_Provided data:_
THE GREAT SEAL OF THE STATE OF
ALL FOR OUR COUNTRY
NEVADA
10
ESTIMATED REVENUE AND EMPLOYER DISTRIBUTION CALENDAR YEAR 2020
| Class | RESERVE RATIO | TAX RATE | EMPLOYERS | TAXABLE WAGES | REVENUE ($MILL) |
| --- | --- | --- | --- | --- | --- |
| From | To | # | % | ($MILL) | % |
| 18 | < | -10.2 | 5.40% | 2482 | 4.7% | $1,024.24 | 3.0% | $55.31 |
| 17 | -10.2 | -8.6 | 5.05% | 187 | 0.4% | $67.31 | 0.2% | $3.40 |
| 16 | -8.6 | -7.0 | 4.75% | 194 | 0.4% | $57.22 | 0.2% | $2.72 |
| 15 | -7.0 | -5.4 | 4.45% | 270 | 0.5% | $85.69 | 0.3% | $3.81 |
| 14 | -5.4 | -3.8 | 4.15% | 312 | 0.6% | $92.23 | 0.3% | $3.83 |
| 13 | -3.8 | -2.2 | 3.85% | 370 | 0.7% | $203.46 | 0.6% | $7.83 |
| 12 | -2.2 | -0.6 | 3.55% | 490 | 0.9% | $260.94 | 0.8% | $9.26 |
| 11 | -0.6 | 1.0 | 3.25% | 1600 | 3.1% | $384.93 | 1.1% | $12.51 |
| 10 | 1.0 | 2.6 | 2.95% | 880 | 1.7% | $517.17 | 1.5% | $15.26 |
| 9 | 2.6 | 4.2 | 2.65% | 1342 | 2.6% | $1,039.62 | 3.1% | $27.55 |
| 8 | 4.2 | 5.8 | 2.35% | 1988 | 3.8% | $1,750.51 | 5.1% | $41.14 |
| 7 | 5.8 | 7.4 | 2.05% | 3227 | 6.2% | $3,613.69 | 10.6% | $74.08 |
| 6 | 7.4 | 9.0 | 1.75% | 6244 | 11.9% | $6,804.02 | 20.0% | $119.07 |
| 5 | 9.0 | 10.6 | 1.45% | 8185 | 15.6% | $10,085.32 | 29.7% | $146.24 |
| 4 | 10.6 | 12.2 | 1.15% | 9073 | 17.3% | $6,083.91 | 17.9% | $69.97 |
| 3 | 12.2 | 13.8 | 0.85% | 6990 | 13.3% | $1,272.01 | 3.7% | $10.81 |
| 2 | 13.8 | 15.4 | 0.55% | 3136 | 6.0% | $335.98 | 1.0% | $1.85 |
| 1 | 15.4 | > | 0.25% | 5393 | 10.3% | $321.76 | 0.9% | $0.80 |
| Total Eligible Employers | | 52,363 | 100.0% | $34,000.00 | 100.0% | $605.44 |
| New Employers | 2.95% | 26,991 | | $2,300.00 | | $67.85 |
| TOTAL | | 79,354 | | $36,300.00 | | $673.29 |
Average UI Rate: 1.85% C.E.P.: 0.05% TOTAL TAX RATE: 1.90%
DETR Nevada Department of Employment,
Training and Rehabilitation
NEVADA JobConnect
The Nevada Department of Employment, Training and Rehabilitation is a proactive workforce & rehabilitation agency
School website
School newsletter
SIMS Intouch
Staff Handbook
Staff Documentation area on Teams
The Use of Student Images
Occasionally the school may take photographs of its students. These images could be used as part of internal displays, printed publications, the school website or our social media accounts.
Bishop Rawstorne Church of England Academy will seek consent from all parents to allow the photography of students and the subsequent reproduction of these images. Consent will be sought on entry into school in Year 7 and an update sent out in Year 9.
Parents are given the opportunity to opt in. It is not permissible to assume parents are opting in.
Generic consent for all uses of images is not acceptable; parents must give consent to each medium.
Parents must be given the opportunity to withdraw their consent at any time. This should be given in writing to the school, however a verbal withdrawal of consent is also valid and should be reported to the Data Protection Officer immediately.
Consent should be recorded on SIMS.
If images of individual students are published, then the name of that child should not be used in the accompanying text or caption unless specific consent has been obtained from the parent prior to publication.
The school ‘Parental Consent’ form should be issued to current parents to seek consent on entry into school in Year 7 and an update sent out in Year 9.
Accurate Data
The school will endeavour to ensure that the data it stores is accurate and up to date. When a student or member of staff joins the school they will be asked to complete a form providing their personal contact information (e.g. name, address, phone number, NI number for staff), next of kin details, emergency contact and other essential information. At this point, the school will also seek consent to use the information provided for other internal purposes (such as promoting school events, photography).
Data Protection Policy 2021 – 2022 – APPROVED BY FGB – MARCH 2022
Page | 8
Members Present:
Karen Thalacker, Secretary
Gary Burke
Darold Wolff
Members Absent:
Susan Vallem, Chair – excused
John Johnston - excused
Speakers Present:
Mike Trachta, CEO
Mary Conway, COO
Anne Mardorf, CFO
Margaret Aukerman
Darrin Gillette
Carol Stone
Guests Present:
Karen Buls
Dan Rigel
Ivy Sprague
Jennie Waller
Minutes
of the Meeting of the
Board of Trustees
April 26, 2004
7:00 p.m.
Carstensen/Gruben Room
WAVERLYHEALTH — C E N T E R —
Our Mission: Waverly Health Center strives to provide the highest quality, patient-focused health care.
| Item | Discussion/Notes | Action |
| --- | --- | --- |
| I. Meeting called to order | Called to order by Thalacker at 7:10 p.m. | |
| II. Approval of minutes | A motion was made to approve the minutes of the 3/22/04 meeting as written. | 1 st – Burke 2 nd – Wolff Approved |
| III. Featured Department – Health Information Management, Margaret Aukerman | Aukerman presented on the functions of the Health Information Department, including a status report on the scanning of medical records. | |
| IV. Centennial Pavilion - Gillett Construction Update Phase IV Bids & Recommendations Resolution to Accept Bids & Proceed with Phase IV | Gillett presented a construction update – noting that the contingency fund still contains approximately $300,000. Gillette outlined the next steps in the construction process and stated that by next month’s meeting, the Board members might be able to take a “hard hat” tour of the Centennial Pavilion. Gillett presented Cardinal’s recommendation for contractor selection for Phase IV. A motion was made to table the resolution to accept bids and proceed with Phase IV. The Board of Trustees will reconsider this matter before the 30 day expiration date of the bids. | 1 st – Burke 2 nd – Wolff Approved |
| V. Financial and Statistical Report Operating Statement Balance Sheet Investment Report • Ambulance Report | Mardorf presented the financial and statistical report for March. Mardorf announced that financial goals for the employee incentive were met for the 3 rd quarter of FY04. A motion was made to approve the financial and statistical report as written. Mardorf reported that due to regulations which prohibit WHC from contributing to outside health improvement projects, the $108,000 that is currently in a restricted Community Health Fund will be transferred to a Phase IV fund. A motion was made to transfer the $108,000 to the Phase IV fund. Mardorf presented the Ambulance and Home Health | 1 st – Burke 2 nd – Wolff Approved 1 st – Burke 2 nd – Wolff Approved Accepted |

_About this exercise:_ Lines holding the string "Thalacker": find them in the listing above and copy each one.

_Exercise result:_
Karen Thalacker, Secretary
| I. Meeting called to order | Called to order by Thalacker at 7:10 p.m. | |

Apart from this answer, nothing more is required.